◆ Material for the task
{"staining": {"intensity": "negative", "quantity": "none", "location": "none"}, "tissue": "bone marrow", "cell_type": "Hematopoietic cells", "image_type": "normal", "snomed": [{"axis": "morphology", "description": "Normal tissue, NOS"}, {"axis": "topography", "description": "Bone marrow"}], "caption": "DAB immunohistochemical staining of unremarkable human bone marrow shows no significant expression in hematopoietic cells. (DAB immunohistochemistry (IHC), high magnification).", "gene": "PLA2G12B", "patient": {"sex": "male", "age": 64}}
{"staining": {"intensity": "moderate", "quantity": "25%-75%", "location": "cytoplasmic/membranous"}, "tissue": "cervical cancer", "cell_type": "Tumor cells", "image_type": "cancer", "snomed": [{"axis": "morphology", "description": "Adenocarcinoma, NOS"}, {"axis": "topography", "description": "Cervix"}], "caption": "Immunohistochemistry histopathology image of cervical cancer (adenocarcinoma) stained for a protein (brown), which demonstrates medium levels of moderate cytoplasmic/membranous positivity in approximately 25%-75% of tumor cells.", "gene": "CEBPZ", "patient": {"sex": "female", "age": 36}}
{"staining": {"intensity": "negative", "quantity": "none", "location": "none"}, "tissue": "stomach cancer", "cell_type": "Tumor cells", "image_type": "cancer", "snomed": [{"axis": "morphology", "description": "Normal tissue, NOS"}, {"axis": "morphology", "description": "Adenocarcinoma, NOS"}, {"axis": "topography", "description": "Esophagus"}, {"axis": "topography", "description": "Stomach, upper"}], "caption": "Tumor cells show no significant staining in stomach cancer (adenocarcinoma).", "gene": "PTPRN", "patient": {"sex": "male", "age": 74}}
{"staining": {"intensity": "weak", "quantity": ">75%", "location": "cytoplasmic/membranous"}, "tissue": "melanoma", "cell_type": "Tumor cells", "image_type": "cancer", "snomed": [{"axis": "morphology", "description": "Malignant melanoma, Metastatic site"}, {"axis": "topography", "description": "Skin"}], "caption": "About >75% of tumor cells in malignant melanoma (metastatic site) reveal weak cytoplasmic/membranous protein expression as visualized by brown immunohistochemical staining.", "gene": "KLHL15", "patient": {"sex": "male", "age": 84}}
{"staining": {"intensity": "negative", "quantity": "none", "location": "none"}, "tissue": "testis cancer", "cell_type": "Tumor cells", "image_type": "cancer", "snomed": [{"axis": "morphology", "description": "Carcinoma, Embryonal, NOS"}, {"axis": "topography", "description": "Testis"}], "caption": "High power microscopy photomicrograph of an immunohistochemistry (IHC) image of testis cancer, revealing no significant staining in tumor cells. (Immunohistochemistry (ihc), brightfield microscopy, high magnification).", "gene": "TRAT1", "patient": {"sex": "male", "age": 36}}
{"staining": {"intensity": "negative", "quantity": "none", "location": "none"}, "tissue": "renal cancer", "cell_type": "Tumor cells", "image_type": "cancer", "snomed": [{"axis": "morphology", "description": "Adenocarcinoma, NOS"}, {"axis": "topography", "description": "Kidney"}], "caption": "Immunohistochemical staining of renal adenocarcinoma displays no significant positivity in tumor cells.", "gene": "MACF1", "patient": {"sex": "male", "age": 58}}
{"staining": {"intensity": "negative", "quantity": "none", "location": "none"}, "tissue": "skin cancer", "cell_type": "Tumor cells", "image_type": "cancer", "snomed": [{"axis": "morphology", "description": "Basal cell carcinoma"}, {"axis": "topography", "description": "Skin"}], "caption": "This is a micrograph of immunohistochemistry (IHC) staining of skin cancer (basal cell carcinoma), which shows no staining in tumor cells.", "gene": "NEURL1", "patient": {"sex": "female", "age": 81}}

◆ How to complete this task
Go through the material and report each line that holds the string "which".

◆ Solution for this task
{"staining": {"intensity": "moderate", "quantity": "25%-75%", "location": "cytoplasmic/membranous"}, "tissue": "cervical cancer", "cell_type": "Tumor cells", "image_type": "cancer", "snomed": [{"axis": "morphology", "description": "Adenocarcinoma, NOS"}, {"axis": "topography", "description": "Cervix"}], "caption": "Immunohistochemistry histopathology image of cervical cancer (adenocarcinoma) stained for a protein (brown), which demonstrates medium levels of moderate cytoplasmic/membranous positivity in approximately 25%-75% of tumor cells.", "gene": "CEBPZ", "patient": {"sex": "female", "age": 36}}
{"staining": {"intensity": "negative", "quantity": "none", "location": "none"}, "tissue": "skin cancer", "cell_type": "Tumor cells", "image_type": "cancer", "snomed": [{"axis": "morphology", "description": "Basal cell carcinoma"}, {"axis": "topography", "description": "Skin"}], "caption": "This is a micrograph of immunohistochemistry (IHC) staining of skin cancer (basal cell carcinoma), which shows no staining in tumor cells.", "gene": "NEURL1", "patient": {"sex": "female", "age": 81}}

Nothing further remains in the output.